→ Work to be completed
A copy of the listing below is needed, exact in every line and without images.

→ Data provided
_____

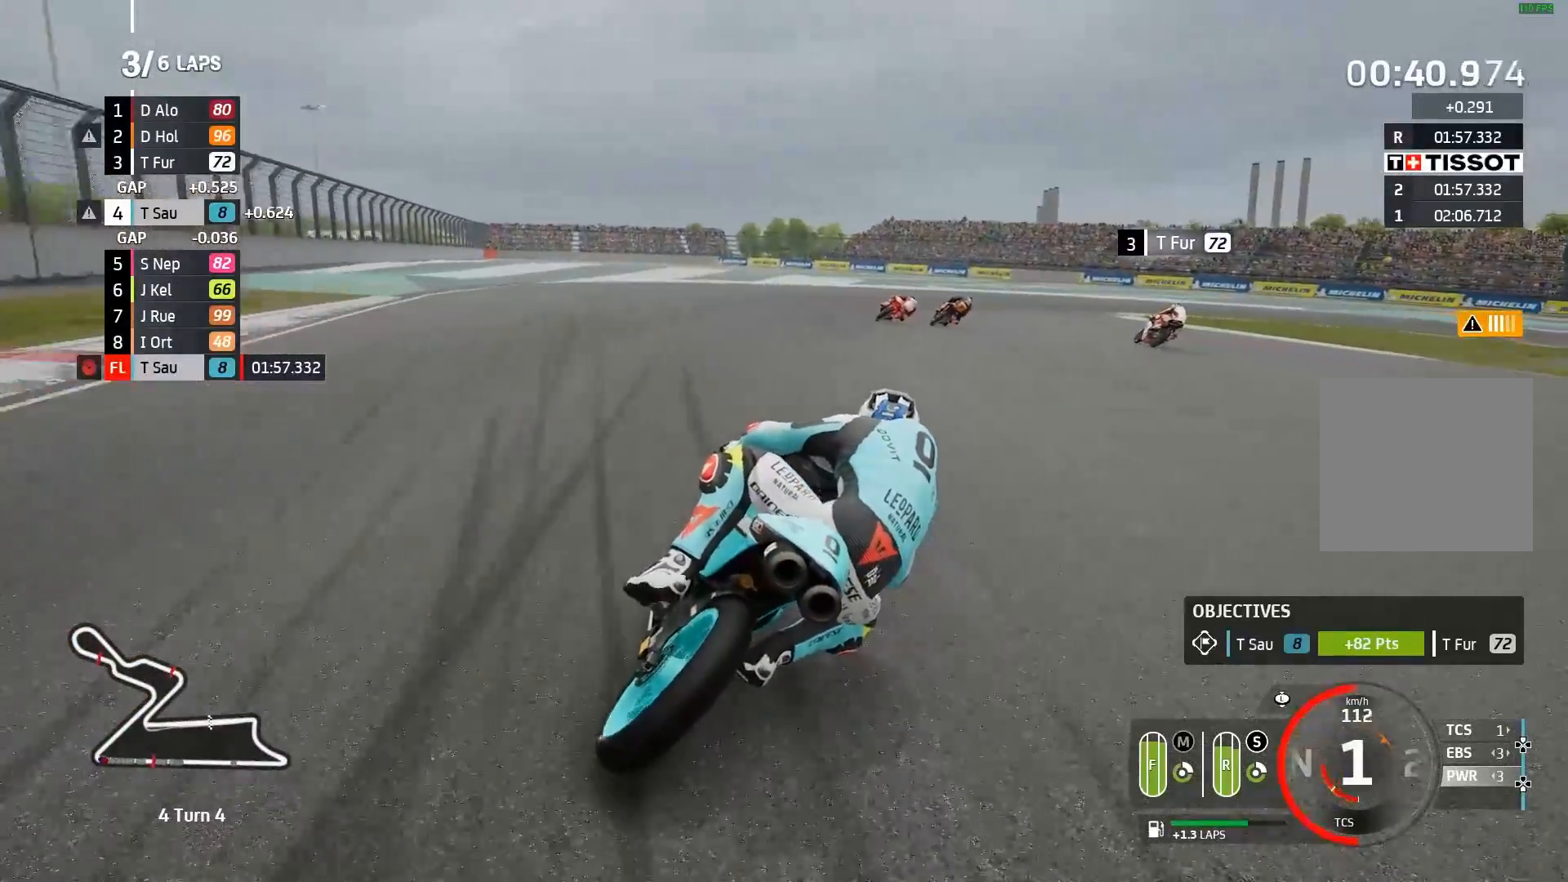
{"buttons": ["L2"], "left_stick": "right", "events": []}
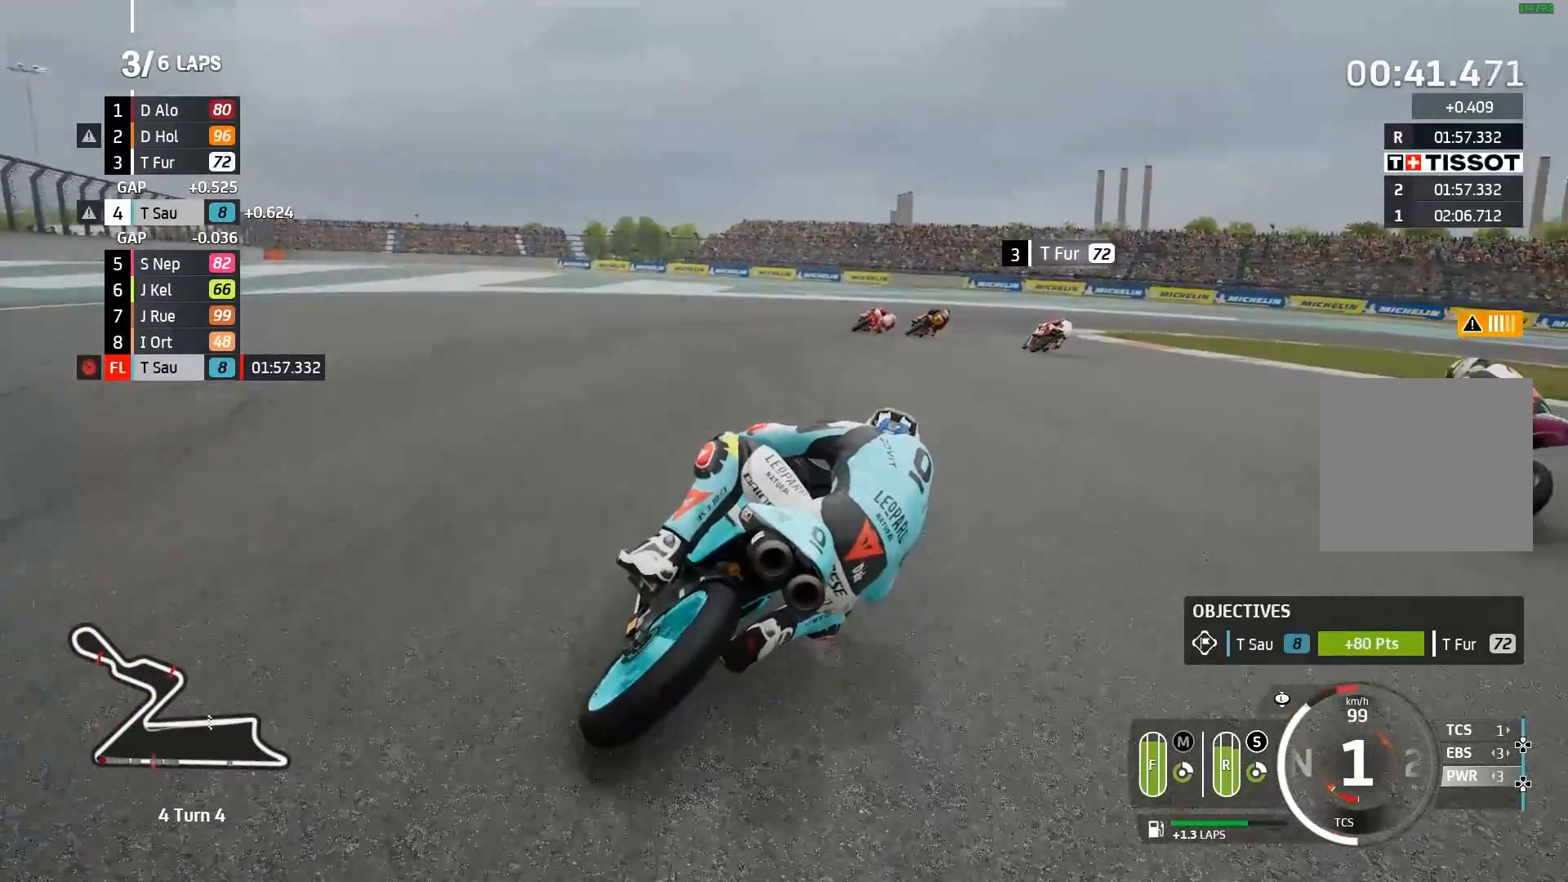
{"buttons": ["L2"], "left_stick": "right", "events": [[333, "A", "down"], [483, "A", "up"]]}
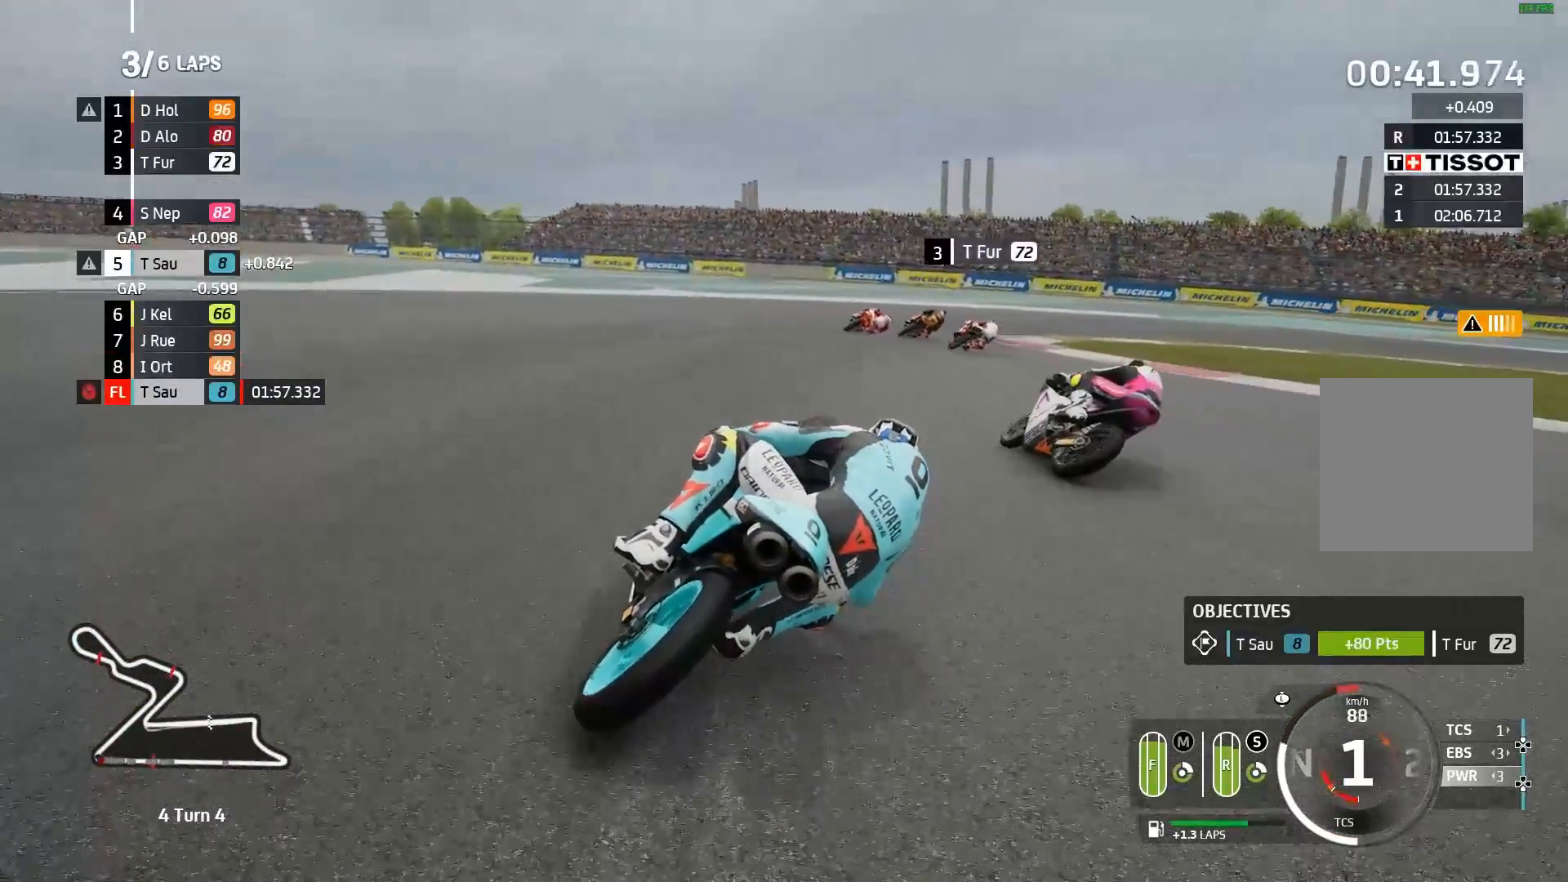
{"buttons": ["A", "L2"], "left_stick": "right", "events": [[67, "A", "down"], [167, "A", "up"], [283, "L2", "up"], [317, "A", "down"], [350, "L2", "down"], [383, "A", "up"], [450, "A", "down"]]}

_____

→ Result of this exercise
{"buttons": ["L2"], "left_stick": "right", "events": []}
{"buttons": ["L2"], "left_stick": "right", "events": [[333, "A", "down"], [483, "A", "up"]]}
{"buttons": ["A", "L2"], "left_stick": "right", "events": [[67, "A", "down"], [167, "A", "up"], [283, "L2", "up"], [317, "A", "down"], [350, "L2", "down"], [383, "A", "up"], [450, "A", "down"]]}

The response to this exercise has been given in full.